Thursday, November 20, 2008

Public Sector Costs and Benefits

Rio Vista, California is yet another morality tale about how government spending, which includes public sector benefits, has spun out of control:

Link1 [replaced dead link]

Link 2 [replaced dead link]

In Vallejo, CA, another city that had to file bankruptcy, police and firefighter unions tried to force the city out of bankruptcy court so they could preserve their own government benefits--at the expense of the general taxpayers. How many more California cities have to go bankrupt before our government starts protecting taxpayers from unreasonable government spending, which includes comparatively much higher salaries and benefits in the public sector? (See Malanga article for comparison of private vs. public employees)
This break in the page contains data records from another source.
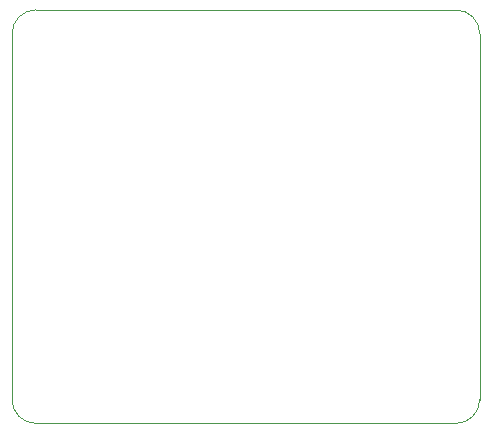
<source format=gko>
G04 #@! TF.GenerationSoftware,KiCad,Pcbnew,(5.1.12)-1*
G04 #@! TF.CreationDate,2022-03-29T21:49:19+08:00*
G04 #@! TF.ProjectId,Nozzle,4e6f7a7a-6c65-42e6-9b69-6361645f7063,Gen3.1b*
G04 #@! TF.SameCoordinates,Original*
G04 #@! TF.FileFunction,Profile,NP*
%FSLAX46Y46*%
G04 Gerber Fmt 4.6, Leading zero omitted, Abs format (unit mm)*
G04 Created by KiCad (PCBNEW (5.1.12)-1) date 2022-03-29 21:49:19*
%MOMM*%
%LPD*%
G01*
G04 APERTURE LIST*
G04 #@! TA.AperFunction,Profile*
%ADD10C,0.050000*%
G04 #@! TD*
G04 APERTURE END LIST*
D10*
X120264991Y-75947326D02*
X155862681Y-75947326D01*
X155862682Y-40947306D02*
X120264992Y-40947306D01*
X118264993Y-42947305D02*
G75*
G02*
X120264992Y-40947306I1999999J0D01*
G01*
X120264992Y-75947327D02*
G75*
G02*
X118264991Y-73947326I0J2000001D01*
G01*
X155862683Y-40947305D02*
G75*
G02*
X157862682Y-42947306I-1J-2000000D01*
G01*
X118264992Y-42947306D02*
X118264991Y-73947326D01*
X157862682Y-73947327D02*
G75*
G02*
X155862681Y-75947326I-2000000J1D01*
G01*
X157862682Y-73947326D02*
X157862682Y-42947306D01*
M02*

</source>
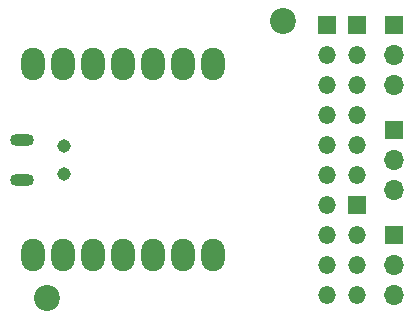
<source format=gbr>
%TF.GenerationSoftware,KiCad,Pcbnew,(5.1.10)-1*%
%TF.CreationDate,2021-10-05T19:45:30+09:00*%
%TF.ProjectId,mr8-iso-mux-sbus-4ws,6d72382d-6973-46f2-9d6d-75782d736275,1*%
%TF.SameCoordinates,Original*%
%TF.FileFunction,Soldermask,Bot*%
%TF.FilePolarity,Negative*%
%FSLAX46Y46*%
G04 Gerber Fmt 4.6, Leading zero omitted, Abs format (unit mm)*
G04 Created by KiCad (PCBNEW (5.1.10)-1) date 2021-10-05 19:45:30*
%MOMM*%
%LPD*%
G01*
G04 APERTURE LIST*
%ADD10O,1.998980X2.748280*%
%ADD11O,2.032000X1.016000*%
%ADD12C,1.143000*%
%ADD13R,1.500000X1.500000*%
%ADD14O,1.700000X1.700000*%
%ADD15O,1.500000X1.500000*%
%ADD16C,2.200000*%
G04 APERTURE END LIST*
D10*
%TO.C,U5*%
X105961180Y-97007680D03*
X108501180Y-97007680D03*
X111041180Y-97007680D03*
X113581180Y-97007680D03*
X116121180Y-97007680D03*
X118661180Y-97007680D03*
X121201180Y-97007680D03*
X121201180Y-80843120D03*
X118661180Y-80843120D03*
X116121180Y-80843120D03*
X113581180Y-80843120D03*
X111041180Y-80843120D03*
X108501180Y-80843120D03*
X105961180Y-80843120D03*
D11*
X105007000Y-90631000D03*
X105007000Y-87212000D03*
D12*
X108576813Y-87708803D03*
X108576813Y-90121803D03*
%TD*%
D13*
%TO.C,J4*%
X136525000Y-95250000D03*
D14*
X136525000Y-97790000D03*
X136525000Y-100330000D03*
%TD*%
%TO.C,J3*%
X136525000Y-91440000D03*
X136525000Y-88900000D03*
D13*
X136525000Y-86360000D03*
%TD*%
D14*
%TO.C,J2*%
X136525000Y-82550000D03*
X136525000Y-80010000D03*
D13*
X136525000Y-77470000D03*
%TD*%
D15*
%TO.C,J5*%
X133350000Y-100330000D03*
X133350000Y-97790000D03*
X133350000Y-95250000D03*
D13*
X133350000Y-92710000D03*
%TD*%
D15*
%TO.C,J6*%
X133350000Y-90170000D03*
X133350000Y-87630000D03*
X133350000Y-85090000D03*
X133350000Y-82550000D03*
X133350000Y-80010000D03*
D13*
X133350000Y-77470000D03*
%TD*%
D15*
%TO.C,J1*%
X130810000Y-100330000D03*
X130810000Y-97790000D03*
X130810000Y-95250000D03*
X130810000Y-92710000D03*
X130810000Y-90170000D03*
X130810000Y-87630000D03*
X130810000Y-85090000D03*
X130810000Y-82550000D03*
X130810000Y-80010000D03*
D13*
X130810000Y-77470000D03*
%TD*%
D16*
%TO.C,H2*%
X127150000Y-77150000D03*
%TD*%
%TO.C,H1*%
X107150000Y-100650000D03*
%TD*%
M02*

</source>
The costs of pensions and lifetime health care benefits depend on employees' lifespans and are difficult to estimate, because some employees may live longer or may need care that far exceeds the estimated costs. As a result, it's very difficult to ascertain employee pension liabilities because so many unpredictable factors are involved. Inevitably, because of the uncertainty involved in calculated how many years a public employee has to be paid after retirement, the government will have under-funded pensions. The result is that the taxpayers--and our children--will suffer as a result of the government continuing to provide itself with generous and hard-to-estimate benefits. Almost no private sector employees receive pensions anymore because companies figured out they shouldn't be in the insurance business. If a voluntary 401(k) or 403(b) plan is good enough for most engineers, nurses, and lawyers, why isn't it acceptable for government workers, firefighters, and police officers? Who exactly is the government protecting and serving?